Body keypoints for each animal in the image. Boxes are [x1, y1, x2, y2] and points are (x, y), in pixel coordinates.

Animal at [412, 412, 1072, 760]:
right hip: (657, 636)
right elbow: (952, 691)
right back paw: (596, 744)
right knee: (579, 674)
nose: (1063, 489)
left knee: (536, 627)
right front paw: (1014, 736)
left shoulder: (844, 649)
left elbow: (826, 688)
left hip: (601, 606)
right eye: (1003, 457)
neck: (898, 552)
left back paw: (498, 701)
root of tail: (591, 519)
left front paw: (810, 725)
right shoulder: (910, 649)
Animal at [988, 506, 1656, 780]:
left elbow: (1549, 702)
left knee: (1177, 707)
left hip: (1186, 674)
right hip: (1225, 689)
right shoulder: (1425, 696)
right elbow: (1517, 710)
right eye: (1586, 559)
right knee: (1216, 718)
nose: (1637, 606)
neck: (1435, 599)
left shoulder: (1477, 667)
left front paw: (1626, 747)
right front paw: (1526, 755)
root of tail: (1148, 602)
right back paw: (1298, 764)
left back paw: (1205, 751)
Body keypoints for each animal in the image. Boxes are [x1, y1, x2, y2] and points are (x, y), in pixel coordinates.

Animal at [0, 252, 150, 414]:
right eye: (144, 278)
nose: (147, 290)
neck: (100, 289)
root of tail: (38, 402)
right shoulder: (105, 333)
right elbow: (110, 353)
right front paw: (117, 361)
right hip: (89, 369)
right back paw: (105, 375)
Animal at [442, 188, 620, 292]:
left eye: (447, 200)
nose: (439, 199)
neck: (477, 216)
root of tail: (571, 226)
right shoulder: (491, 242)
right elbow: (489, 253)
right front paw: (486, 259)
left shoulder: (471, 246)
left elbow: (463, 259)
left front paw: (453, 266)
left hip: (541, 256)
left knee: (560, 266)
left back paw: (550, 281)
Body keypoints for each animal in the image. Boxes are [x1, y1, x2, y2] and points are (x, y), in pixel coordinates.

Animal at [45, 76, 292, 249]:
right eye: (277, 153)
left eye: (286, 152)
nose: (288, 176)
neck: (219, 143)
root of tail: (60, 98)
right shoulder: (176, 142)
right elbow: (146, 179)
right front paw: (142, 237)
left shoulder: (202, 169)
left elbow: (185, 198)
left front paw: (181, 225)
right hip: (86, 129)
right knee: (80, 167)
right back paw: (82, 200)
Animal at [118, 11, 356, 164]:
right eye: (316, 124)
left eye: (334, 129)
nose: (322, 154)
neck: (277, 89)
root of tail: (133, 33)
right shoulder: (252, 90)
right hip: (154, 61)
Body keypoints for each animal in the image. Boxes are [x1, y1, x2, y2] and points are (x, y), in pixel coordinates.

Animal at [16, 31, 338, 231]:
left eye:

• • •

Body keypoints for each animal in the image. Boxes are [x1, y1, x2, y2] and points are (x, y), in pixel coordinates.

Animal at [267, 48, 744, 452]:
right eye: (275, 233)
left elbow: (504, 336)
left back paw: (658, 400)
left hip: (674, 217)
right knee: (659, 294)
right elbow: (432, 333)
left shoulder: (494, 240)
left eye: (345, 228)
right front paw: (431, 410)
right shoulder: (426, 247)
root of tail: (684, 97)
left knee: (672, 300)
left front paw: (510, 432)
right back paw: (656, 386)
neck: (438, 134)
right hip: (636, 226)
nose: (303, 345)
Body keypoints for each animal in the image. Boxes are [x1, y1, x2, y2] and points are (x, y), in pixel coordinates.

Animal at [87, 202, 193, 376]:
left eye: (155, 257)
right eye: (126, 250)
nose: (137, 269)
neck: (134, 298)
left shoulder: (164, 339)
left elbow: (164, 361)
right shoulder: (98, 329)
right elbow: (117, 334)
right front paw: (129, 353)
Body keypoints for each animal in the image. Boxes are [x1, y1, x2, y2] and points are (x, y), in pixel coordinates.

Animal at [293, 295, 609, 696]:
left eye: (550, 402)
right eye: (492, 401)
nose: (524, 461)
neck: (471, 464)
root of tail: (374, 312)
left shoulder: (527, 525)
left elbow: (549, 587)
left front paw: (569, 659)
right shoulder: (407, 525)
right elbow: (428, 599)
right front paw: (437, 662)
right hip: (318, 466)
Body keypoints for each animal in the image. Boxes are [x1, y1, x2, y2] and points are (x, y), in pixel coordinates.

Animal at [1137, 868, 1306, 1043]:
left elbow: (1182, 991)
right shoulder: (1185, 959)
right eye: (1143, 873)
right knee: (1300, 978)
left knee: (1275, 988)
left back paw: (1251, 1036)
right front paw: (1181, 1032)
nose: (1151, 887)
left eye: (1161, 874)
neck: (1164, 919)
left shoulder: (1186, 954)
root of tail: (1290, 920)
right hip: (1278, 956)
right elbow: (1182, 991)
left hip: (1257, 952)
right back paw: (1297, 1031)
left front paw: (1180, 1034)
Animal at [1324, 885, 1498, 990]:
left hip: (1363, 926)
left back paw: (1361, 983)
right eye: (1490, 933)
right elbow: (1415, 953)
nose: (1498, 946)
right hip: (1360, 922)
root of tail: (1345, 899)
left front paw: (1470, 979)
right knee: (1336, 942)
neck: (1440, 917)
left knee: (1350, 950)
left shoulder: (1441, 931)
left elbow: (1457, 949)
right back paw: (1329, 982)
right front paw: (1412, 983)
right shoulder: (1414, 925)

• • •

◆ Problem to solve
Taking the entries above, write out exactly the lines starting with the line containing "left shoulder: (527, 525)" and going on through the line containing "right back paw: (1297, 1031)", both included, and nothing else.

◆ Expected answer
left shoulder: (527, 525)
left elbow: (549, 587)
left front paw: (569, 659)
right shoulder: (407, 525)
right elbow: (428, 599)
right front paw: (437, 662)
right hip: (318, 466)
Body keypoints for each animal in the image. Boxes are [x1, y1, x2, y2] and points are (x, y), in pixel coordinates.

Animal at [1137, 868, 1306, 1043]:
left elbow: (1182, 991)
right shoulder: (1185, 959)
right eye: (1143, 873)
right knee: (1300, 978)
left knee: (1275, 988)
left back paw: (1251, 1036)
right front paw: (1181, 1032)
nose: (1151, 887)
left eye: (1161, 874)
neck: (1164, 919)
left shoulder: (1186, 954)
root of tail: (1290, 920)
right hip: (1278, 956)
right elbow: (1182, 991)
left hip: (1257, 952)
right back paw: (1297, 1031)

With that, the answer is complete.